- Salmeterol—an example of long-acting β_{2} adrenoreceptor agonist

Legal status

= Long-acting beta-adrenoceptor agonist =

Drug prescribed for asthma patients

Long-acting β adrenoceptor agonists (LABAs) are beta-adrenergic agonists usually prescribed for moderate-to-severe persistent asthma and chronic obstructive pulmonary disease (COPD).

LABAs are designed to reduce the need for shorter-acting β_{2} agonists such as salbutamol (albuterol), as they have an approximately twelve-hour duration of action, compared to about five hours for salbutamol, making them candidates for sparing high doses of corticosteroids or treating nocturnal asthma and providing symptomatic relief for COPD patients.

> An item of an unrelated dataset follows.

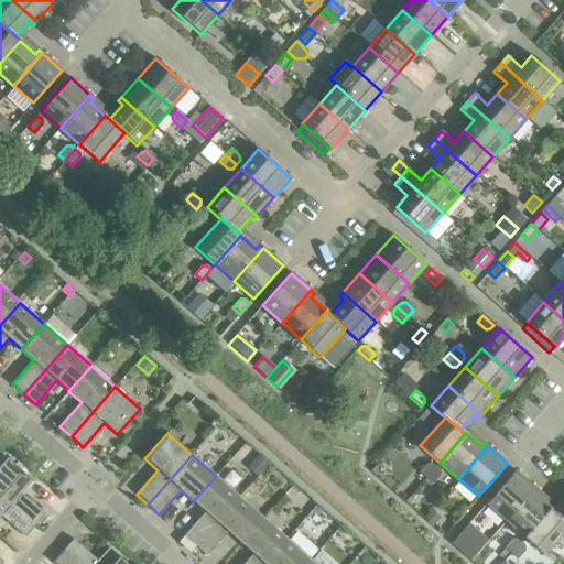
[(259,455),(250,465),(261,474),(270,464),(259,455)]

With the exception of formoterol, LABAs are not recommended for the treatment of acute asthma exacerbations because of their slower onset of action compared to salbutamol. Salmeterol binds to an exosite on the β_{2} adrenergic receptor, and this has been proposed to explain its long duration of action, but this hypothesis is not universally accepted.

==Medical uses==
When combined with inhaled steroids, β adrenoceptor agonists can improve symptoms. In children this benefit is uncertain and they may be potentially harmful. They should not be used without an accompanying steroid due to an increased risk of severe symptoms, including exacerbation in both children and adults. A 2018 meta-analysis was unable to determine whether an increase serious adverse events reported in the previous meta-analysis on regular salmeterol alone is abolished by the additional use of regular inhaled corticosteroid. Large surveillance studies are ongoing to provide more information. There were no asthma-related deaths and few asthma-related serious adverse events when salmeterol is used with an inhaled steroid. At least with formoterol, an increased risk appears to be present even when steroids are used and this risk has not been ruled out for salmeterol.

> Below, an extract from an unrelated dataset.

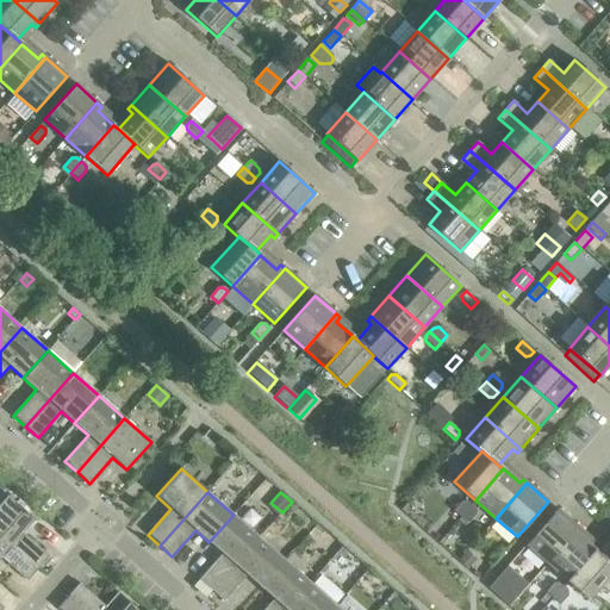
[(7,496),(0,503),(0,535),(38,570),(49,556),(23,534),(36,520),(7,496)]
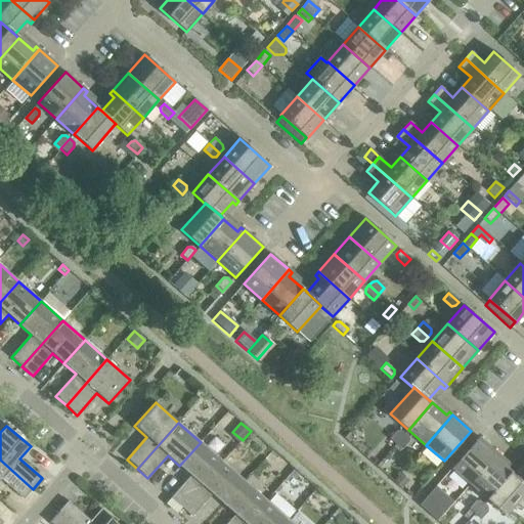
[(389,439),(395,444),(404,434),(400,431),(396,431),(389,439)]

Because LABAs work so well at dulling the sensation of breathlessness, they can mask underlying airway inflammation.

==Agents==
Some of the currently available long-acting β_{2} adrenoceptor agonists include:

International nonproprietary name (INN): Trade (brand) name
- arformoterol: Brovana (some consider it to be an ultra-LABA)
- bambuterol: Bambec, Oxeol
- clenbuterol: Dilaterol, Spiropent
- formoterol: Foradil, Oxis, Perforomist
- salmeterol: Serevent
- protokylol: Ventaire

==Ultra-LABAs==
Several long-acting β adrenoreceptor agonists have a duration of action of 24 hours, allowing for once-daily dosing. They are considered to be ultra-long-acting β adrenoreceptor agonists (ultra-LABAs) and are now approved.

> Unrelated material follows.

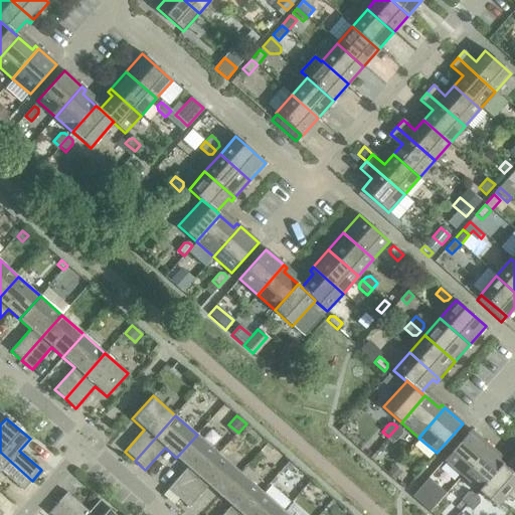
[(397,426),(388,437),(394,442),(401,435),(401,431),(397,426)]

- indacaterol: approved by the European Medicines Agency (EMA) on November 30, 2009, and by Russian FDA-equivalent under the trade name Onbrez Breezhaler. In the United States. it was approved by the Food and Drug Administration (FDA) under the trade name Arcapta Neohaler on July 1, 2011)
- olodaterol: approved in some European countries and Russia, and by the U.S. Food and Drug Administration (FDA) on July 31, 2014, under Striverdi Respimat
- vilanterol is the ultra-LABA not available by itself but only as a component of combination drugs:
  - with fluticasone furoate: Breo Ellipta (U.S.), Relvar Ellipta (EU, RU). This second medication in this combination is the synthetic inhaled corticosteroid fluticasone furoate. This product was approved by the FDA in May 2013 as once-daily inhaled therapy for the treatment of chronic obstructive pulmonary disease (COPD)
  - with umeclidinium bromide: Anoro Ellipta. Umeclidinium bromide is a long-acting muscarinic antagonist. This combination was approved by the FDA on December 18, 2013 for the long-term maintenance treatment of COPD. On March 28, 2014, it was approved in European countries and in Russia under the same trade name.

===Under development===

- abediterol (codenamed LAS100977)
- salmefamol (salbutamol and para-methoxyamphetamine (PMA) hybrid)

===Failed agents===
- carmoterol (formerly TA-2005): development terminated
- PF-610355: development terminated

==Concerns==
A meta-analysis study from 2006 (pooled results of 19 trials, 33,826 participants) raised concerns that salmeterol may increase the risk of death in asthmatics, and that the additional risk was not reduced with the adjunctive use of inhaled steroids (e.g., as with the combination product fluticasone/salmeterol).
The proposed mechanism is that while LABAs relieve asthma symptoms, they can also promote bronchial inflammation and sensitivity without warning. On February 18, 2011, the FDA issued a safety alert for long-acting β agonists.
Following new clinical safety trials, the FDA issued updated guidance on 20 December 2017, that there is no significant increased risk of serious asthma outcomes with LABAs when used together with inhaled corticosteroids.